Tuesday, May 03, 2005

How many

This blog is called "Mah rabu", Hebrew for "how many" (as an exclamation, not so much as a question). Ultimately the significance of this phrase is up to the reader, but the source is Psalm 104:24 - Mah rabu ma'asecha Adonai, kulam b'chochmah asita, mal'ah ha'aretz kinyanecha. JPS translates it "How many are the things you have made, [God]; You have made them all with wisdom; the earth is full of Your creations."

Psalm 104 (Bar'chi nafshi) is in the liturgy for Rosh Chodesh, each time the moon completes an orbit around the earth, and 104:24 is in the liturgy every morning, each time the earth completes a rotation on its axis.

_Dataset entries:_

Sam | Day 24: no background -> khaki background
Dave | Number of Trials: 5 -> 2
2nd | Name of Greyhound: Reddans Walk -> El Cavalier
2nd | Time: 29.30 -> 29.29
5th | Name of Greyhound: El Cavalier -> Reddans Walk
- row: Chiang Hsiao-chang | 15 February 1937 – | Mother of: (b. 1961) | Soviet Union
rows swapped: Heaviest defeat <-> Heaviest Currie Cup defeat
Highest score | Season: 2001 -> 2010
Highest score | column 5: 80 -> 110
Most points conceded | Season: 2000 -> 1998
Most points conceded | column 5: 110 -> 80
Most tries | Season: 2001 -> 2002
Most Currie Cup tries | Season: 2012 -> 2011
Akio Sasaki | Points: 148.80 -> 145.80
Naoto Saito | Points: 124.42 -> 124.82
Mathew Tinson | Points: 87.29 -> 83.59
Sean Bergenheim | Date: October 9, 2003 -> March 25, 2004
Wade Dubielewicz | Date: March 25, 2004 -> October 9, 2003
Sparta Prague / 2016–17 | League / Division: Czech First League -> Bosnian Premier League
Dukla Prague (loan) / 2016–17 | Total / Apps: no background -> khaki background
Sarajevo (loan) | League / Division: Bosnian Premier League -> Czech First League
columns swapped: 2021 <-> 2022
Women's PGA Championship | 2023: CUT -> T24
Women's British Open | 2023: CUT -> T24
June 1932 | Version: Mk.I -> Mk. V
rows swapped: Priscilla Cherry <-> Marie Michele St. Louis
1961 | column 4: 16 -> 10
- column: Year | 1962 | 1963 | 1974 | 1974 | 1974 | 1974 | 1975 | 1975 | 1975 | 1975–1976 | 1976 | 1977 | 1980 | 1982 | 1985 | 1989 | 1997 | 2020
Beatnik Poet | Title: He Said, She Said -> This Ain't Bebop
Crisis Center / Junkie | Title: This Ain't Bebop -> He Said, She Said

_Set tasks:_
1. Reproduce, word for word, the complete blog post on the phrase "Mah rabu."
2. Lay out the entries as a numbered list, omitting blank lines, starting with the first line of the entries and continuing through the line containing "5th | Name of". Include nothing beyond that line.

_Solutions per task:_
1.
Tuesday, May 03, 2005

How many

This blog is called "Mah rabu", Hebrew for "how many" (as an exclamation, not so much as a question). Ultimately the significance of this phrase is up to the reader, but the source is Psalm 104:24 - Mah rabu ma'asecha Adonai, kulam b'chochmah asita, mal'ah ha'aretz kinyanecha. JPS translates it "How many are the things you have made, [God]; You have made them all with wisdom; the earth is full of Your creations."

Psalm 104 (Bar'chi nafshi) is in the liturgy for Rosh Chodesh, each time the moon completes an orbit around the earth, and 104:24 is in the liturgy every morning, each time the earth completes a rotation on its axis.

2.
1. Sam | Day 24: no background -> khaki background
2. Dave | Number of Trials: 5 -> 2
3. 2nd | Name of Greyhound: Reddans Walk -> El Cavalier
4. 2nd | Time: 29.30 -> 29.29
5. 5th | Name of Greyhound: El Cavalier -> Reddans Walk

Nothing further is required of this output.